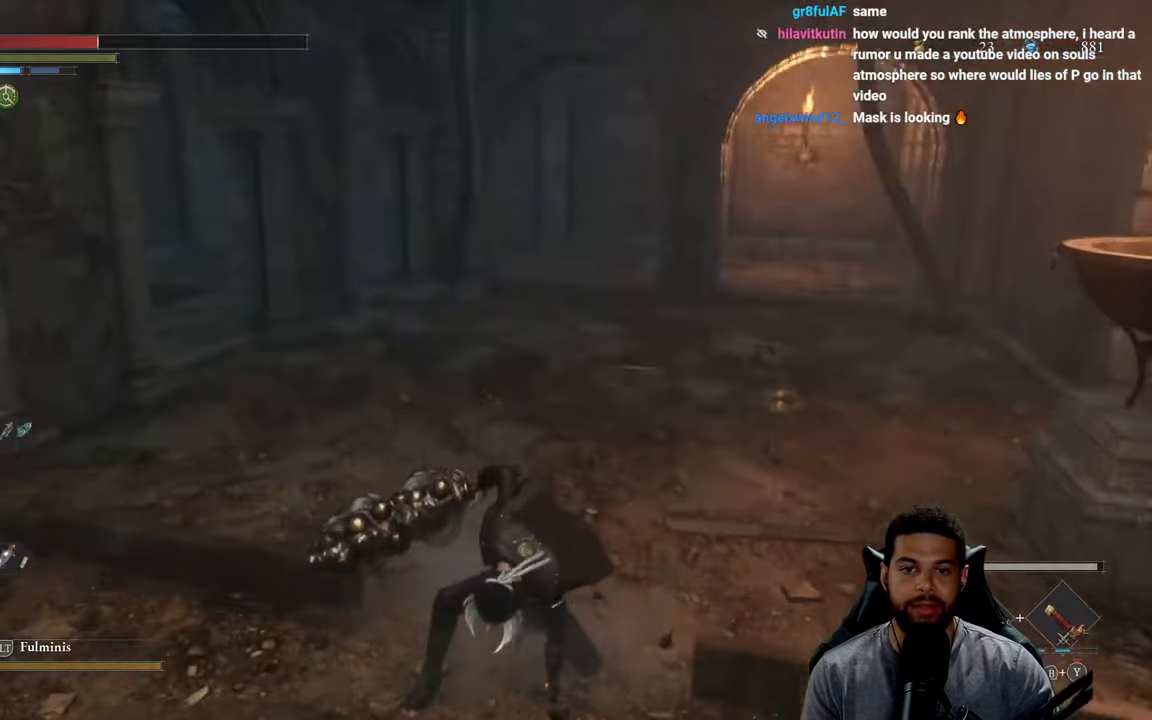
{"buttons": ["B"], "left_stick": "up-left", "right_stick": "center", "events": [[150, "right_stick", "up"], [250, "right_stick", "right"], [300, "left_stick", "up-left"], [367, "right_stick", "center"], [433, "B", "down"]]}
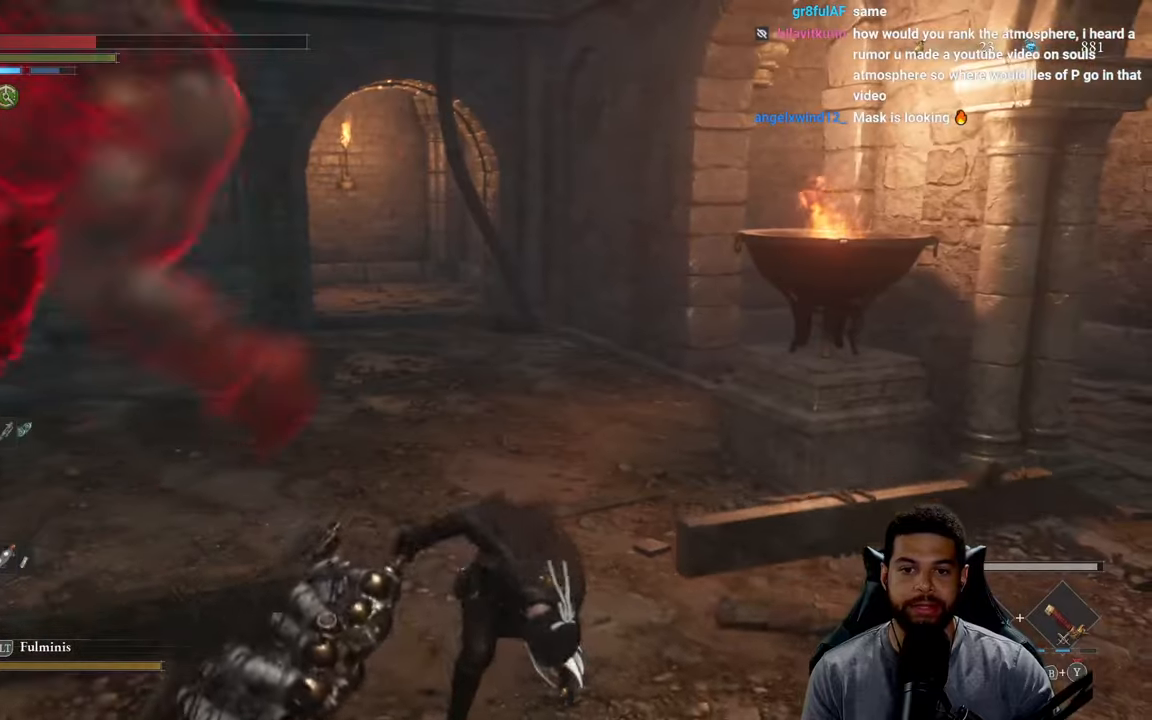
{"buttons": [], "left_stick": "up-left", "right_stick": "right", "events": [[33, "B", "up"], [83, "B", "down"], [83, "left_stick", "up"], [167, "B", "up"], [300, "right_stick", "right"], [433, "left_stick", "up-left"]]}
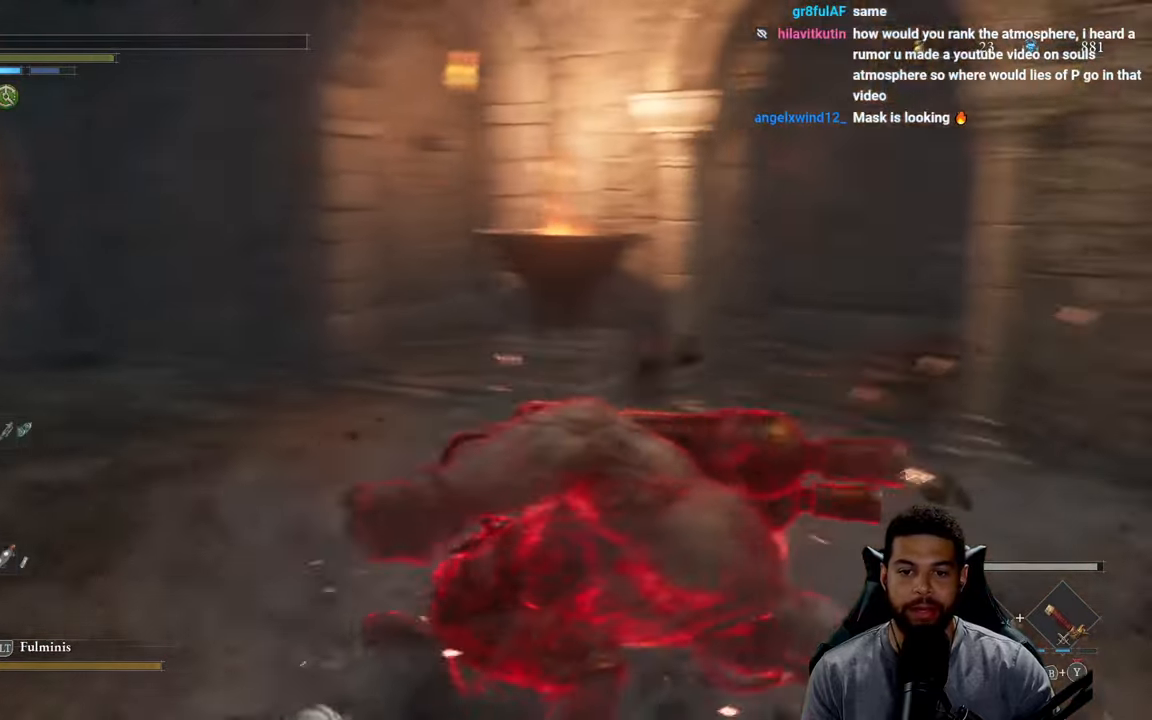
{"buttons": [], "left_stick": "left", "right_stick": "center", "events": [[50, "left_stick", "left"], [100, "right_stick", "center"], [183, "B", "down"], [250, "B", "up"], [333, "B", "down"], [417, "B", "up"]]}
▬▬▬
* Prompt: Which lines above hold the word "center"? Copy each of them.

* Solution for this exercise:
{"buttons": ["B"], "left_stick": "up-left", "right_stick": "center", "events": [[150, "right_stick", "up"], [250, "right_stick", "right"], [300, "left_stick", "up-left"], [367, "right_stick", "center"], [433, "B", "down"]]}
{"buttons": [], "left_stick": "left", "right_stick": "center", "events": [[50, "left_stick", "left"], [100, "right_stick", "center"], [183, "B", "down"], [250, "B", "up"], [333, "B", "down"], [417, "B", "up"]]}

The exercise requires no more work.